*Instructions to follow*
I'd like the entries reproduced exactly, with all pictures omitted.

*Source records*
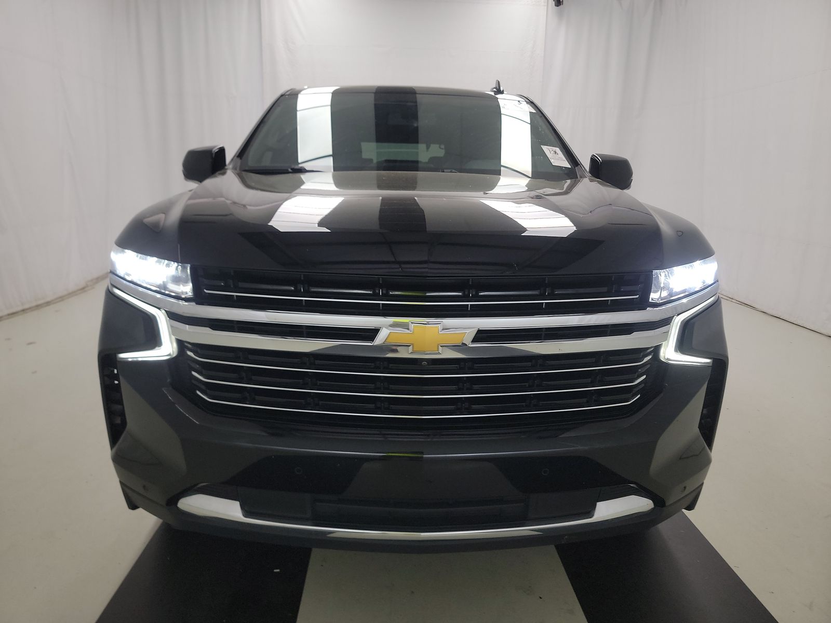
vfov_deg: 56.8
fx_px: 576
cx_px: 416
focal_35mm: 24
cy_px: 312
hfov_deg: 71.6
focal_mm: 6.7
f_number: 1.8
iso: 193
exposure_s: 1/59
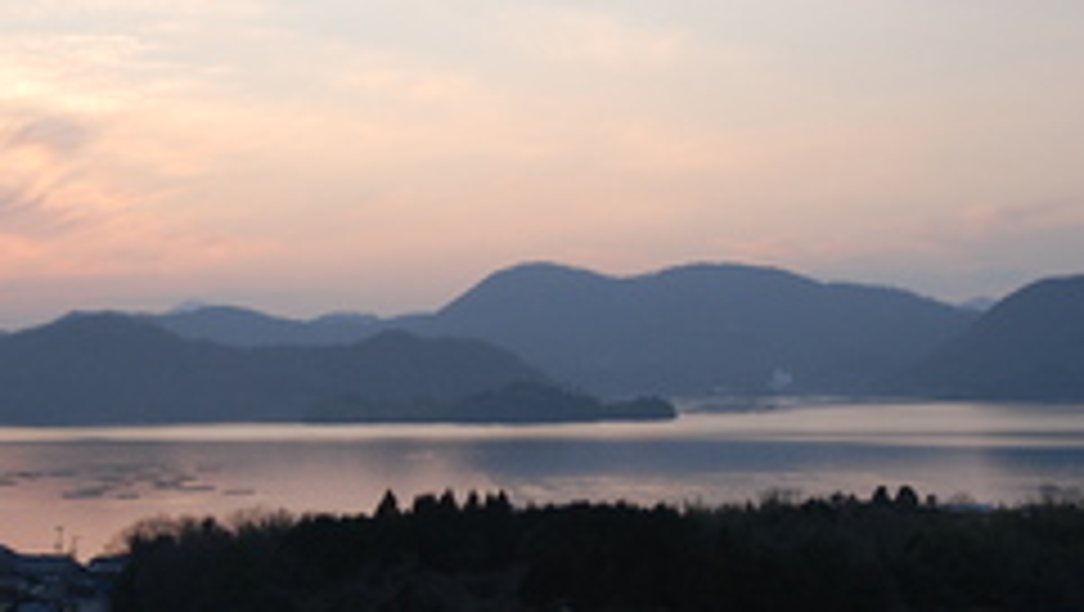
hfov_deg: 28.9
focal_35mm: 73
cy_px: 434
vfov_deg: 16.5
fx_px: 2100
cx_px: 540
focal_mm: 28
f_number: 4
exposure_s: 1/500
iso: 400
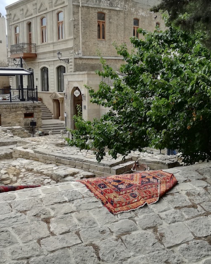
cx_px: 99
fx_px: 328
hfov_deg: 35.7
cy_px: 125
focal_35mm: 42
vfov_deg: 43.8
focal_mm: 3.79
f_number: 2
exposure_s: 1/1091
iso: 50
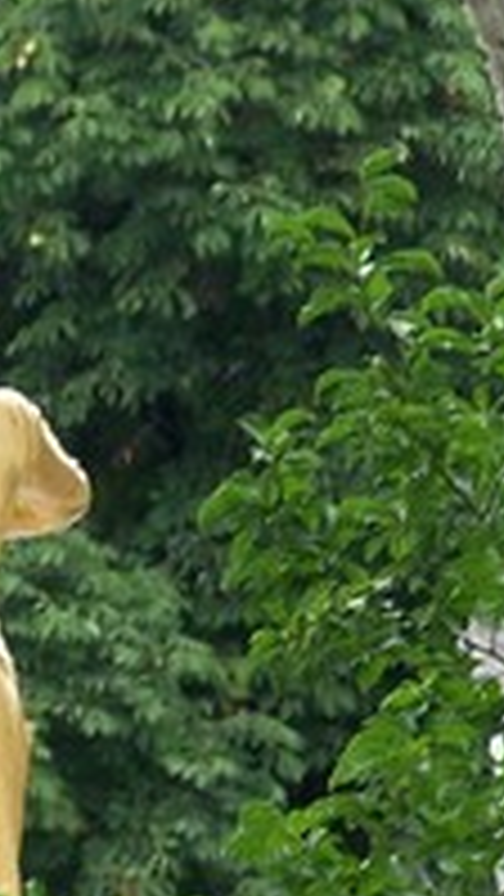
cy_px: 698
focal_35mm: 686
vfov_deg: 3.1
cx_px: -72
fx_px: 16291
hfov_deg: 1.8
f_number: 3.2
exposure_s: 1/100
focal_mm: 34.6
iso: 100
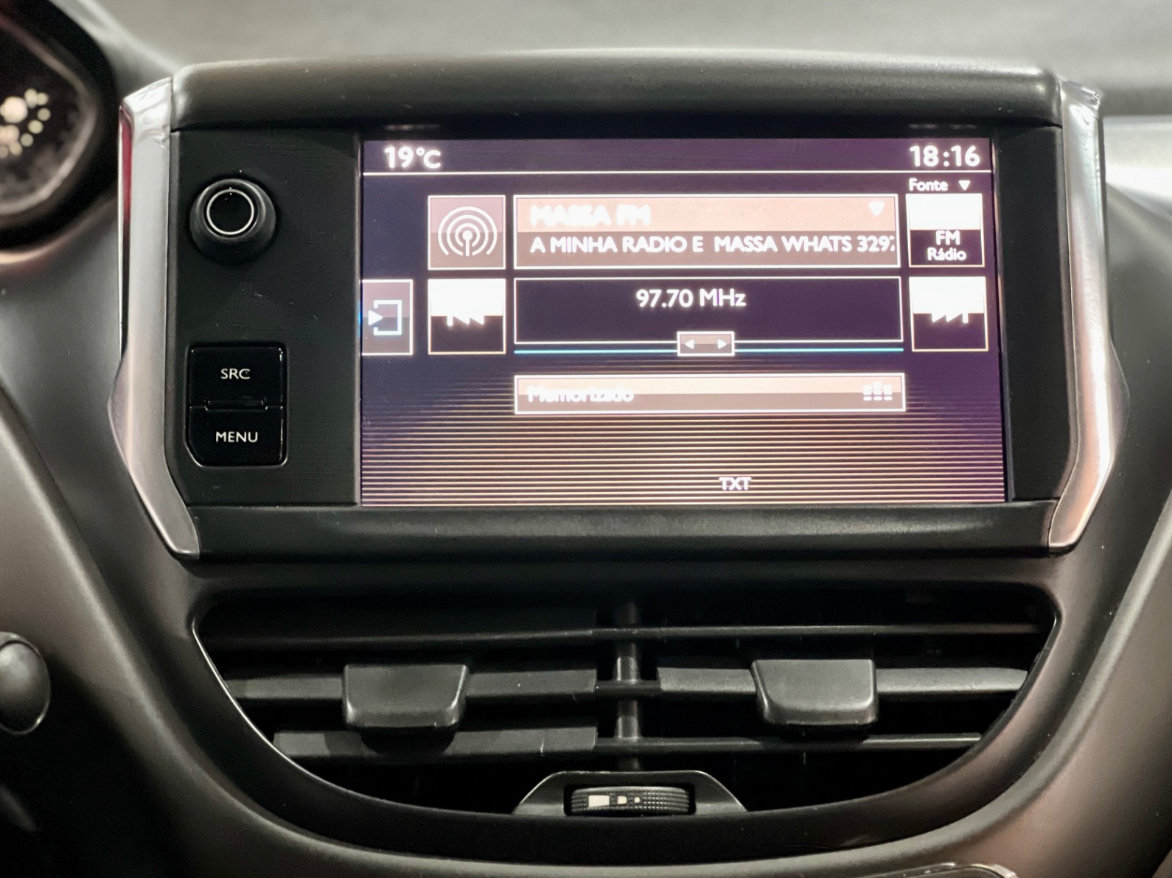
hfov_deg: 21.1
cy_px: 419
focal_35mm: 93
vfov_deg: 15.9
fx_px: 3148
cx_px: 599
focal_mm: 9
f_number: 2.8
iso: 400
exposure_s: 1/15
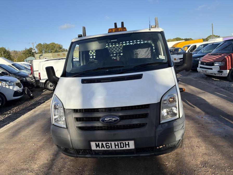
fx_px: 175
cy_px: 88
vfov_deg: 53.1
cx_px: 116
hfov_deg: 67.3
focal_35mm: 26
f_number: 1.6
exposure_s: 1/2208
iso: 50
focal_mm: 5.96
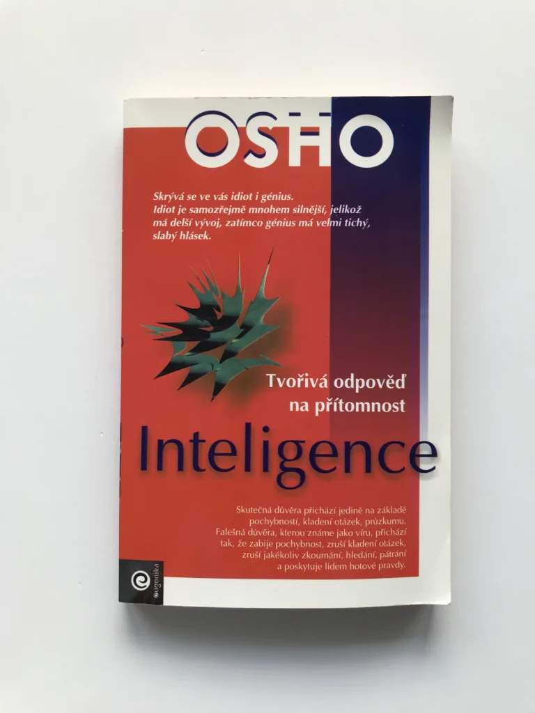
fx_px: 577
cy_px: 356
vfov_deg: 63.4
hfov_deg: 49.7
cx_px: 268
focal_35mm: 28
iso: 32
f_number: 1.8
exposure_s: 1/100
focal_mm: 3.99
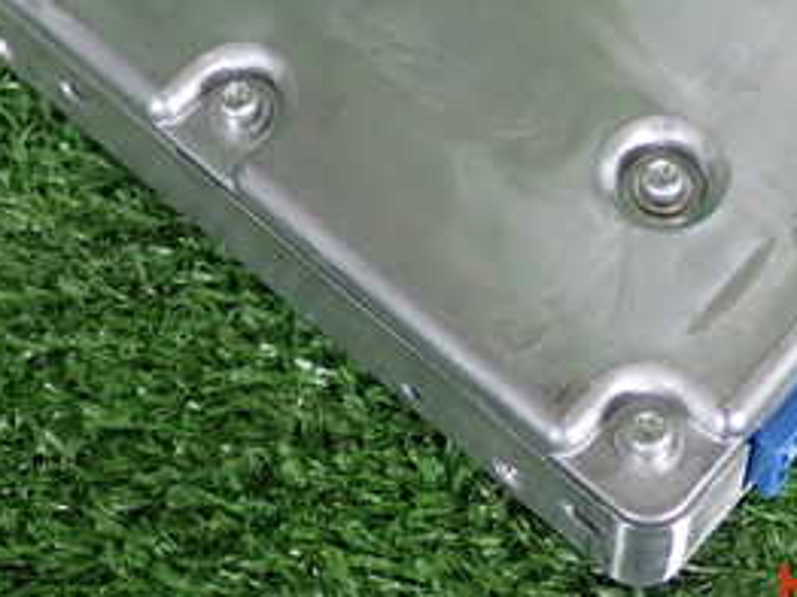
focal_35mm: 94
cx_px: 554
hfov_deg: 20.8
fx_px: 2162
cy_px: -52
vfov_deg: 15.3
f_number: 2.8
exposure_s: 1/80
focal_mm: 7.31
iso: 200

*Exercise answer*
vfov_deg: 56.8
fx_px: 576
cx_px: 416
focal_35mm: 24
cy_px: 312
hfov_deg: 71.6
focal_mm: 6.7
f_number: 1.8
iso: 193
exposure_s: 1/59
hfov_deg: 28.9
focal_35mm: 73
cy_px: 434
vfov_deg: 16.5
fx_px: 2100
cx_px: 540
focal_mm: 28
f_number: 4
exposure_s: 1/500
iso: 400
cx_px: 99
fx_px: 328
hfov_deg: 35.7
cy_px: 125
focal_35mm: 42
vfov_deg: 43.8
focal_mm: 3.79
f_number: 2
exposure_s: 1/1091
iso: 50
cy_px: 698
focal_35mm: 686
vfov_deg: 3.1
cx_px: -72
fx_px: 16291
hfov_deg: 1.8
f_number: 3.2
exposure_s: 1/100
focal_mm: 34.6
iso: 100
hfov_deg: 21.1
cy_px: 419
focal_35mm: 93
vfov_deg: 15.9
fx_px: 3148
cx_px: 599
focal_mm: 9
f_number: 2.8
iso: 400
exposure_s: 1/15
fx_px: 175
cy_px: 88
vfov_deg: 53.1
cx_px: 116
hfov_deg: 67.3
focal_35mm: 26
f_number: 1.6
exposure_s: 1/2208
iso: 50
focal_mm: 5.96
fx_px: 577
cy_px: 356
vfov_deg: 63.4
hfov_deg: 49.7
cx_px: 268
focal_35mm: 28
iso: 32
f_number: 1.8
exposure_s: 1/100
focal_mm: 3.99
focal_35mm: 94
cx_px: 554
hfov_deg: 20.8
fx_px: 2162
cy_px: -52
vfov_deg: 15.3
f_number: 2.8
exposure_s: 1/80
focal_mm: 7.31
iso: 200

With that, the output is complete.